• **Задание**
Продублируйте целиком приведённый ниже отрывок о голодных послевоенных годах в деревне, не меняя в нём ни слова, ни знака.

• **Предоставленный отрывок**
________________________
В голодные 1946—47 годы «гуляли» по полям в поисках колосков и перемороженной картошки, ели лебеду и клевер. Чуть не умерли. Трудно было, что и говорить. И люди моей деревни помогали друг другу выжить. Спустя 50 лет, в 1997 году одна женщина Нина Ивановна на поминках у мамы рассказала такую историю:

– В голодный год мы вашей матери отдали тесто. Хотели сами хлеб печь, да в тесто мышь угодила. Мышь с частью теста выкинули, испекли хлеб, сами не ели, а отдали Клавдии, вашей маме, пусть хоть девчонок поддержит немного, а то, как былинки, качаются от голода. А про мышонка умолчала». Женщина извинилась. Мы ей ответили: А может и выжить этот хлеб помог, да доброта людская. И мы, три девчонки, не подвели деревенских, вышли в люди. Они к нам всегда с уважением относятся.

Дом наш остался холодным (до войны поставили без пакли и мха, а за войну осел, так что уже не проконопатить).
________________________
• **Исходные данные**
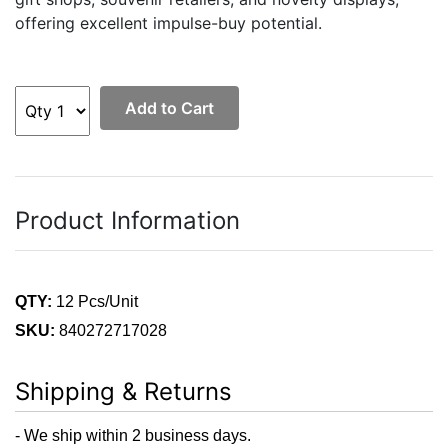
offering excellent impulse-buy potential.
Add to Cart
Product Information
QTY:
12 Pcs/Unit
SKU:
840272717028
Shipping & Returns
- We ship within 2 business days.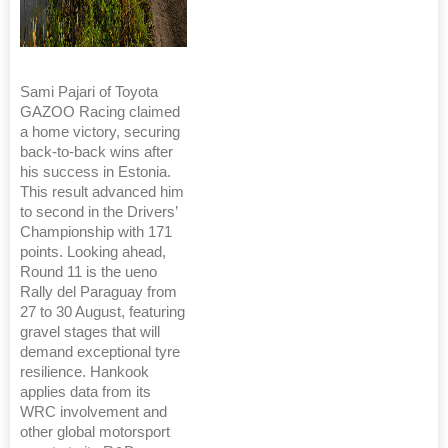
Sami Pajari of Toyota
GAZOO Racing claimed
a home victory, securing
back-to-back wins after
his success in Estonia.
This result advanced him
to second in the Drivers’
Championship with 171
points. Looking ahead,
Round 11 is the ueno
Rally del Paraguay from
27 to 30 August, featuring
gravel stages that will
demand exceptional tyre
resilience. Hankook
applies data from its
WRC involvement and
other global motorsport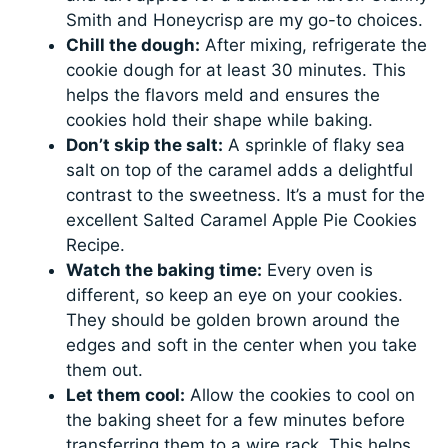
Smith and Honeycrisp are my go-to choices.
Chill the dough:
After mixing, refrigerate the
cookie dough for at least 30 minutes. This
helps the flavors meld and ensures the
cookies hold their shape while baking.
Don’t skip the salt:
A sprinkle of flaky sea
salt on top of the caramel adds a delightful
contrast to the sweetness. It’s a must for the
excellent Salted Caramel Apple Pie Cookies
Recipe.
Watch the baking time:
Every oven is
different, so keep an eye on your cookies.
They should be golden brown around the
edges and soft in the center when you take
them out.
Let them cool:
Allow the cookies to cool on
the baking sheet for a few minutes before
transferring them to a wire rack. This helps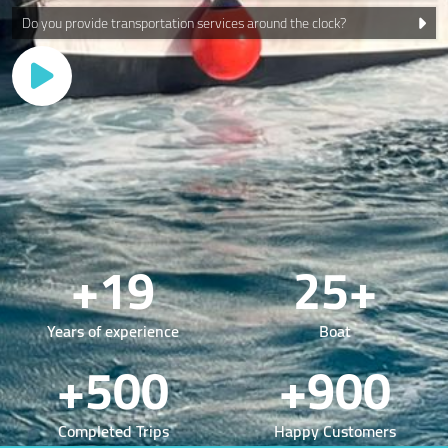
Do you provide transportation services around the clock?
+19
25+
Years of experience
Boat
+500
+900
Completed Trips
Happy Customers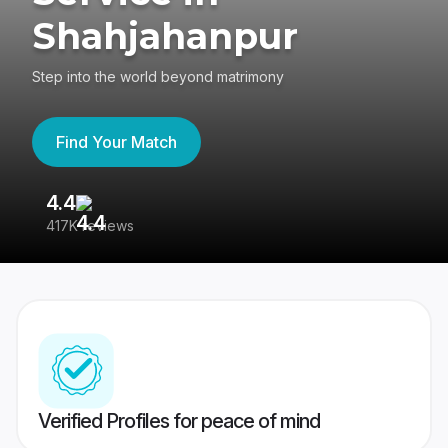
Shahjahanpur
Step into the world beyond matrimony
Find Your Match
4.4
3
417K reviews
Re
Verified Profiles for peace of mind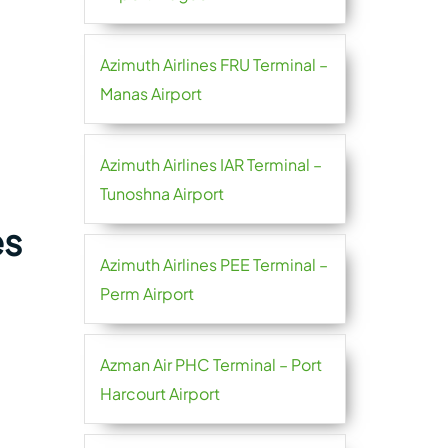
Azimuth Airlines FRU Terminal –
Manas Airport
Azimuth Airlines IAR Terminal –
Tunoshna Airport
es
Azimuth Airlines PEE Terminal –
Perm Airport
Azman Air PHC Terminal – Port
Harcourt Airport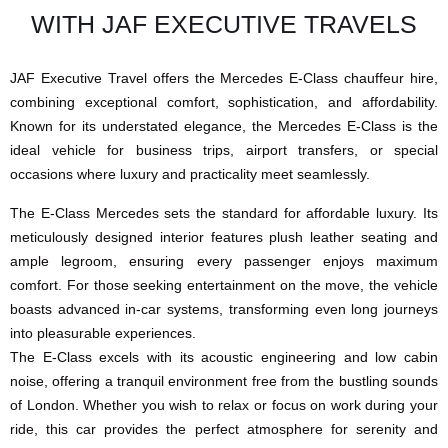
WITH JAF EXECUTIVE TRAVELS
JAF Executive Travel offers the Mercedes E-Class chauffeur hire,
combining exceptional comfort, sophistication, and affordability.
Known for its understated elegance, the Mercedes E-Class is the
ideal vehicle for business trips, airport transfers, or special
occasions where luxury and practicality meet seamlessly.
The E-Class Mercedes sets the standard for affordable luxury. Its
meticulously designed interior features plush leather seating and
ample legroom, ensuring every passenger enjoys maximum
comfort. For those seeking entertainment on the move, the vehicle
boasts advanced in-car systems, transforming even long journeys
into pleasurable experiences.
The E-Class excels with its acoustic engineering and low cabin
noise, offering a tranquil environment free from the bustling sounds
of London. Whether you wish to relax or focus on work during your
ride, this car provides the perfect atmosphere for serenity and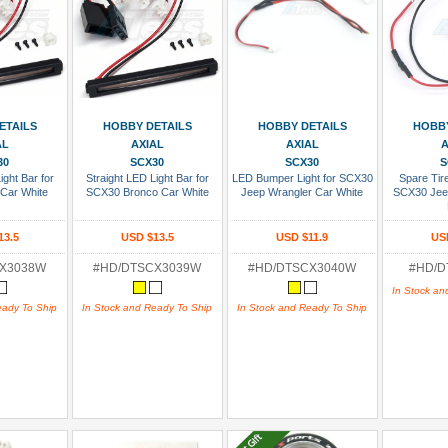
 Cart
Add To Cart
Add To Cart
Add
ETAILS
HOBBY DETAILS
HOBBY DETAILS
HOBBY
AL
AXIAL
AXIAL
A
30
SCX30
SCX30
S
ight Bar for
Straight LED Light Bar for
LED Bumper Light for SCX30
Spare Tire
Car White
SCX30 Bronco Car White
Jeep Wrangler Car White
SCX30 Jee
13.5
USD $13.5
USD $11.9
US
CX3038W
#HD/DTSCX3039W
#HD/DTSCX3040W
#HD/D
In Stock an
eady To Ship
In Stock and Ready To Ship
In Stock and Ready To Ship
________________________
• **Ответ**
В голодные 1946—47 годы «гуляли» по полям в поисках колосков и перемороженной картошки, ели лебеду и клевер. Чуть не умерли. Трудно было, что и говорить. И люди моей деревни помогали друг другу выжить. Спустя 50 лет, в 1997 году одна женщина Нина Ивановна на поминках у мамы рассказала такую историю:

– В голодный год мы вашей матери отдали тесто. Хотели сами хлеб печь, да в тесто мышь угодила. Мышь с частью теста выкинули, испекли хлеб, сами не ели, а отдали Клавдии, вашей маме, пусть хоть девчонок поддержит немного, а то, как былинки, качаются от голода. А про мышонка умолчала». Женщина извинилась. Мы ей ответили: А может и выжить этот хлеб помог, да доброта людская. И мы, три девчонки, не подвели деревенских, вышли в люди. Они к нам всегда с уважением относятся.

Дом наш остался холодным (до войны поставили без пакли и мха, а за войну осел, так что уже не проконопатить).